Looking at it from another, more positive, point of view, Cohen has no problems pinpointing the more stylish decades. “There are things about each of the decades from 1900 to the 60s that are great. My personal favourite is probably the 1940s, I think it was the peak of the design that I like. But I love the 30s, there are good things from the 1920s – earlier than that and things tend to get a little fussy! We were talking the other day in the office about the 1960s and the Space Age, and that’s exciting too, in a different way.”

And in terms of what teams wore the best uniforms, well it was never going to be an easy question to answer. Cohen, of course, has many favourites. A few stand out, though: “The most imaginative and innovative were the teams on the West Coast, form the old Pacific Coast League. The Oakland Oaks, the San Francisco Seals – those teams had a new uniform design almost every year. And even in the 30s, when Major League baseball was very conservative, on the West Coast there was lots of colour: different coloured sleeves, block colour uniforms – things that you didn’t see in the Major Leagues until the 1970s!”

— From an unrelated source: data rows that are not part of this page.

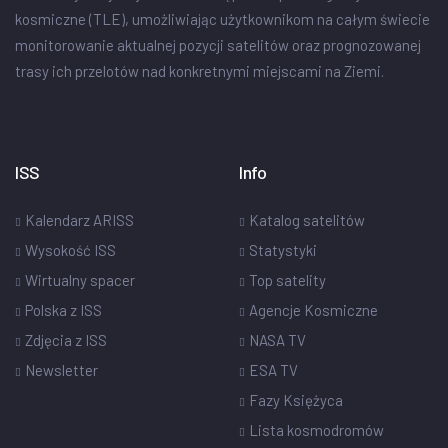
kosmiczne (TLE), umożliwiając użytkownikom na całym świecie
monitorowanie aktualnej pozycji satelitów oraz prognozowanej
trasy ich przelotów nad konkretnymi miejscami na Ziemi.
ISS
Info
Kalendarz ARISS
Katalog satelitów
Wysokość ISS
Statystyki
Wirtualny spacer
Top satelity
Polska z ISS
Agencje Kosmiczne
Zdjęcia z ISS
NASA TV
Newsletter
ESA TV
Fazy Księżyca
Lista kosmodromów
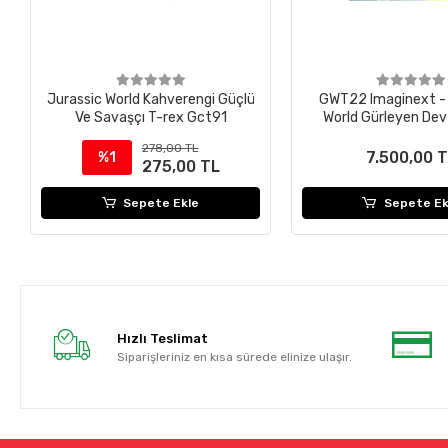
Jurassic World Kahverengi Güçlü
GWT22 Imaginext - 
Ve Savaşçı T-rex Gct91
World Gürleyen Dev
278,00 TL
7.500,00 
%1
275,00 TL
Sepete Ekle
Sepete Ek
Hızlı Teslimat
Siparişleriniz en kısa sürede elinize ulaşır.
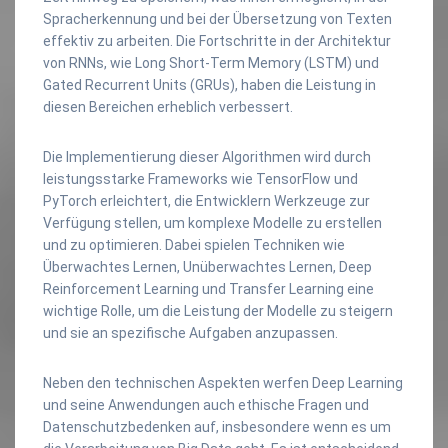
Spracherkennung und bei der Übersetzung von Texten
effektiv zu arbeiten. Die Fortschritte in der Architektur
von RNNs, wie Long Short-Term Memory (LSTM) und
Gated Recurrent Units (GRUs), haben die Leistung in
diesen Bereichen erheblich verbessert.
Die Implementierung dieser Algorithmen wird durch
leistungsstarke Frameworks wie TensorFlow und
PyTorch erleichtert, die Entwicklern Werkzeuge zur
Verfügung stellen, um komplexe Modelle zu erstellen
und zu optimieren. Dabei spielen Techniken wie
Überwachtes Lernen, Unüberwachtes Lernen, Deep
Reinforcement Learning und Transfer Learning eine
wichtige Rolle, um die Leistung der Modelle zu steigern
und sie an spezifische Aufgaben anzupassen.
Neben den technischen Aspekten werfen Deep Learning
und seine Anwendungen auch ethische Fragen und
Datenschutzbedenken auf, insbesondere wenn es um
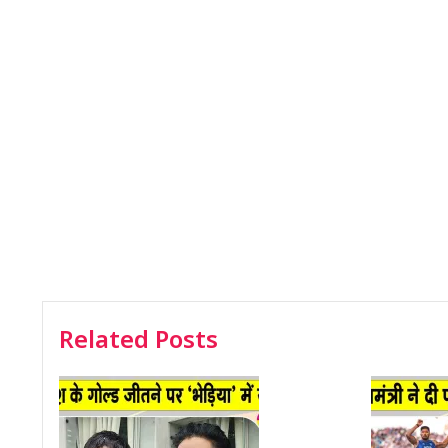
Related Posts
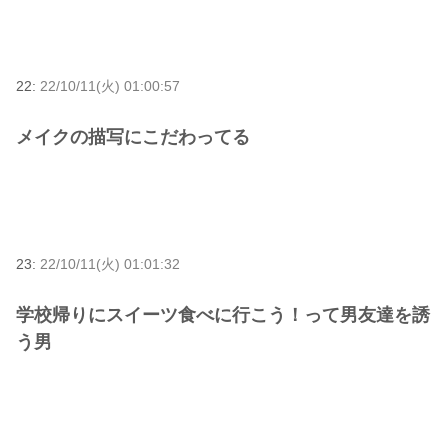
22:
22/10/11(火) 01:00:57
メイクの描写にこだわってる
23:
22/10/11(火) 01:01:32
学校帰りにスイーツ食べに行こう！って男友達を誘
う男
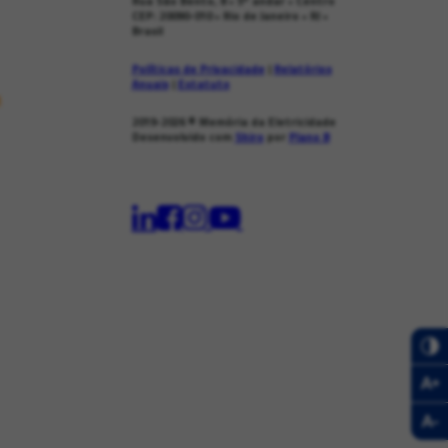
Rua São Bento, 8 • 5º andar • Centro
CEP: 20090-010 • Rio de Janeiro • RJ •
Brasil
Políticas de Privacidade
|
Relatórios
Anuais
|
Estatuto
s
2019-2026
© Memória da Eletricidade
Desenvolvido com
Shiro
por
Plano B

JERRY_COHEN_Ebbets-baseball-inspired-american-wear

Small steps have been taken to create newly designed sportswear in the Ebbets HQ – “We can move emblems and logos around and put them on garments they didn’t necessarily exist on back then” – but they will always be anchored in history. So for Ebbets Field Flannels the quest continues; more authentic baseball clothing is coming your way. The well seems to be never-ending. “When we started, 25 years ago, I thought, ‘What am I going to do when I run out of stories and that there are only so many baseball jerseys to make?’ Turns out there’s no bottom. You have to get more creative and dig deeper and you have to be able to tell people a story they haven’t heard before but really, that’s no different to what we did at the beginning.”Amen to that.